Sean Boylan has had a lifetime of achievement in our flawed but honourable game. He should not be here, watching a half-assed Irish selection struggling to defeat a bunch of Aussies, most of whom have never kicked a round ball in anger in their professional careers until last month.

That's what is most demeaning and delusional, for both parties to this awfulness of a game. The Aussies are muscular, finely honed athletes built to catch and chase an oval ball, and kick it over a line which, bloody hell, must be at least 30 yards wide . . . no goalkeeper, no net, just hack the damn thing over the line if you can. Hallelujah. Fair dinkum, and all that rubbish.

The Aussies look like mechanical athletes who have been poorly re-programmed every time they try their hand at this 'international' game. They look daft, and hideously short of any sophistication or refined skill set. The Irish lads, meanwhile, look half-terrified, even against this lot of Aussies.
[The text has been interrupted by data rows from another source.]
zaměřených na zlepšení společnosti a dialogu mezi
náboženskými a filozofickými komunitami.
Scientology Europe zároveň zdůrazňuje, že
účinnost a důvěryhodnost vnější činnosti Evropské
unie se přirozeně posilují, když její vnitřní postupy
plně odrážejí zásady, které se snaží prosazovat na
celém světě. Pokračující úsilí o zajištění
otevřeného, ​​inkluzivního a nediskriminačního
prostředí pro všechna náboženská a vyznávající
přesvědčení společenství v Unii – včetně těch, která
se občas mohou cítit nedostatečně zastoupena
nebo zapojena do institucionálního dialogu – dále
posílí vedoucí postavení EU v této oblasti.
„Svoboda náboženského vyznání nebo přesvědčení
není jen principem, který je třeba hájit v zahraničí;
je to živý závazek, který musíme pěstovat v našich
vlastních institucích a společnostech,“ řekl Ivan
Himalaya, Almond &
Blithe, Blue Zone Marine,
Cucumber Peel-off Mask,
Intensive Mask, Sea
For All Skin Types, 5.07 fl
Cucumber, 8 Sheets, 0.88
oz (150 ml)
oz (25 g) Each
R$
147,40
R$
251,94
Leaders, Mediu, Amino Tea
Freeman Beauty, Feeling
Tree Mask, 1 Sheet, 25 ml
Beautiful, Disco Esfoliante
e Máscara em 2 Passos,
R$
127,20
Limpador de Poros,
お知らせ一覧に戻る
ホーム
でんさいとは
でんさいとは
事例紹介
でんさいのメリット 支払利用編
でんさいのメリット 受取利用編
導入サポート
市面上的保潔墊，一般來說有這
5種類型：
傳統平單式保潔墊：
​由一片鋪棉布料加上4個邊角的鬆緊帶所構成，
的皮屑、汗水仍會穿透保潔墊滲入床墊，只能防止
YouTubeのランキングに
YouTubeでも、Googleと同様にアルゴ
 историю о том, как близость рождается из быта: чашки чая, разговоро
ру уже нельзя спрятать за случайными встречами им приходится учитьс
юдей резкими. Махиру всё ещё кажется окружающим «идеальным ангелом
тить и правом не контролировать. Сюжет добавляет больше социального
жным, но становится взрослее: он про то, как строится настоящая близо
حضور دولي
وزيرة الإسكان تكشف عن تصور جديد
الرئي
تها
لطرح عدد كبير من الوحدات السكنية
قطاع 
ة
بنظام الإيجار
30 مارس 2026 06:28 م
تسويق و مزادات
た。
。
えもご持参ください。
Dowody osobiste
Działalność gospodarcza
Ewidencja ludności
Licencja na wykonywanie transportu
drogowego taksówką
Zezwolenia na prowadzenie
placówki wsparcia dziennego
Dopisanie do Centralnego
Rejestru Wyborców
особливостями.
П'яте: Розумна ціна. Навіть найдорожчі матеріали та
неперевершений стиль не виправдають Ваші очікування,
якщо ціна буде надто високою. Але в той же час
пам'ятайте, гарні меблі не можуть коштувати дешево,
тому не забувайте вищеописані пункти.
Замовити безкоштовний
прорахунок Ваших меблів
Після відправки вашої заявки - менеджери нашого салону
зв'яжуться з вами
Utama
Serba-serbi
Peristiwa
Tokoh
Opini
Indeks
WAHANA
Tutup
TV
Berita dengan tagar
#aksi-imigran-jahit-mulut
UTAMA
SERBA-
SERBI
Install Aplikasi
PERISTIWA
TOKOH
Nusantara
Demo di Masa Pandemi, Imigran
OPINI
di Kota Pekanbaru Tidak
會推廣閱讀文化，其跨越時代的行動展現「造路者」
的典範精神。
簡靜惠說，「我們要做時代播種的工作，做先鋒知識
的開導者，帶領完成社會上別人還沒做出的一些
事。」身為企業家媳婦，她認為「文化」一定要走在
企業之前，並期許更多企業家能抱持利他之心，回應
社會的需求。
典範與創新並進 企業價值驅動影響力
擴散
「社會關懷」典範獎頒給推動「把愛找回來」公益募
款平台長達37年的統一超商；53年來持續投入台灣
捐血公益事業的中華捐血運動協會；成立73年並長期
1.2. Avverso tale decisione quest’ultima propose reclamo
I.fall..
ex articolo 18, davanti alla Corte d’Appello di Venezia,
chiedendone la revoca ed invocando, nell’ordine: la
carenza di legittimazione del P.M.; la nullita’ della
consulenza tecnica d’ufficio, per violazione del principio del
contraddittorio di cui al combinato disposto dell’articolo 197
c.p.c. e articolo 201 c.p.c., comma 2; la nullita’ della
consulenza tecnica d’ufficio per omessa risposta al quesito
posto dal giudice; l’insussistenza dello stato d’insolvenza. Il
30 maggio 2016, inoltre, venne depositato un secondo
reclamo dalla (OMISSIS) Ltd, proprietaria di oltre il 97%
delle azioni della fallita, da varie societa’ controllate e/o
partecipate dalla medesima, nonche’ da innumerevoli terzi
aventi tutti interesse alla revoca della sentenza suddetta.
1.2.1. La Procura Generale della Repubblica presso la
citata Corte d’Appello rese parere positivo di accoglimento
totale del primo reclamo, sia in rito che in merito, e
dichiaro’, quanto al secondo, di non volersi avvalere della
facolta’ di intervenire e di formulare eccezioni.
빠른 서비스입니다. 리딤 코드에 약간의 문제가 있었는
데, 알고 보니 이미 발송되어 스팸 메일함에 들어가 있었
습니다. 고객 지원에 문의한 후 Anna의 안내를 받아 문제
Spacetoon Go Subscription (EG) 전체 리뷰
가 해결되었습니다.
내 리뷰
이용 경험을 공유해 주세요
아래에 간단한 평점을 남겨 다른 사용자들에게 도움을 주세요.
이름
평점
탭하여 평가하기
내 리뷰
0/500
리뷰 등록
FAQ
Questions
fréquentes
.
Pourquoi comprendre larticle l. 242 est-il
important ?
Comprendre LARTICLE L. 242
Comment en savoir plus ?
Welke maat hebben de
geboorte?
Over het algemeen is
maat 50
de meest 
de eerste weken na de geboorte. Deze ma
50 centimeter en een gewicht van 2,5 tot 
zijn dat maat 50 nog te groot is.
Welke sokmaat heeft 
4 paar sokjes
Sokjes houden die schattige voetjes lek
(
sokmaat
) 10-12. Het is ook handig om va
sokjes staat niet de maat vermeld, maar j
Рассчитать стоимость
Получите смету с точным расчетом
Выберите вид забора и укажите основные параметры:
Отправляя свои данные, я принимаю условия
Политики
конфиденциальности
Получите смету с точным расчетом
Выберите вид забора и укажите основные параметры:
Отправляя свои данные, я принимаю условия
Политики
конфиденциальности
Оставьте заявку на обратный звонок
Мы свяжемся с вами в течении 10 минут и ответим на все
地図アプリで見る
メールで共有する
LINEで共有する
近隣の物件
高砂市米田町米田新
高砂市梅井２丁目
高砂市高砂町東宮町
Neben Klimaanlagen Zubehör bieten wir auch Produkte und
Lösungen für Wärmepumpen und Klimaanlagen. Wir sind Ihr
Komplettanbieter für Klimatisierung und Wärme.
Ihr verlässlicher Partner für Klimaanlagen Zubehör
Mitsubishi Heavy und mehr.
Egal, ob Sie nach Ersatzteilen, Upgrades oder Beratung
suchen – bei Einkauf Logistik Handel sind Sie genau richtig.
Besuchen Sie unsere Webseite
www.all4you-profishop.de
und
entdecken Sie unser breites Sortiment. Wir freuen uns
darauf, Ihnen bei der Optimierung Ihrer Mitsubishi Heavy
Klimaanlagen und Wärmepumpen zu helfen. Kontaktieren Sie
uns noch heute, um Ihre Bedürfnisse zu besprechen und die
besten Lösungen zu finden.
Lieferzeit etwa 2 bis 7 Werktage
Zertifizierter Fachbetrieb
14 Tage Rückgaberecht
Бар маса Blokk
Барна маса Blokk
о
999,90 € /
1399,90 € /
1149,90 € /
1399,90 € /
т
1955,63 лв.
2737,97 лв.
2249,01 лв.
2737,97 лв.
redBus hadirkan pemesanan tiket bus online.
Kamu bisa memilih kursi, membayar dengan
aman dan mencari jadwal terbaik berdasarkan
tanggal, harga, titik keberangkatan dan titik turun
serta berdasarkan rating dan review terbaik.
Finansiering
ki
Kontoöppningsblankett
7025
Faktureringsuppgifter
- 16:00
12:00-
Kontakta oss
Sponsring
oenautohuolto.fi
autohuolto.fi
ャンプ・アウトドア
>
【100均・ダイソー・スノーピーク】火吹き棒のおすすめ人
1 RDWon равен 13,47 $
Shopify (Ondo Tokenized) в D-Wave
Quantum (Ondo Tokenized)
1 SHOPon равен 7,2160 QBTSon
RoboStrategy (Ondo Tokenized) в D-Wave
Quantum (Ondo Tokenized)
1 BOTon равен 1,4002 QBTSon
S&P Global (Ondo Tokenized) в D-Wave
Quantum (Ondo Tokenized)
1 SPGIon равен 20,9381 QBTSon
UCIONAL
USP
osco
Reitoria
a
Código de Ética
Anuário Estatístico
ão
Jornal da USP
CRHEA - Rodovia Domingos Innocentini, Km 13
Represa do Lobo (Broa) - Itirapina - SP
Boylan's team, unfortunately, also fails to represent even one quarter of Gaelic football's greatest exponents.

It's merely a team chosen for this unusual business at hand, and that's why Kennelly and Begley take pride of place.

Neither is a 'paid-up' Gaelic footballer.

Neither young man would be within half a million miles of a real Gaelic football team representing this country.

What really tickles me, however . . .

don't think I'm annoyed by this folly . . . is the sight of a group of Gaelic footballers, dressed up by Coca-Cola as an Irish team, rejoicing after defeating a bunch of lads who, with a round ball in their hands, don't really know whether to kick it, punch it, lick it, or eat it.

Any decent Irish team should be rightly embarrassed by failing to beat an Australian selection by 50 points under these unfair 'international' rules.

That's part of the great delusion.

Any other group of four or five Irish managers from the past could each put out teams of their own this afternoon which would have an equal right to beat these visitors by the same sort of margin. The demeaning part is that Sean Boylan's team is not a true Irish Gaelic football team. Apart from Kennelly and Begley, I could name another dozen 'Irish' footballers who are involved in today's activities in some shape or form who would not make it onto a true team of the best Gaelic footballers in the country. But that would be deeply unfair to the lads involved.

They have their own troubles ahead of them.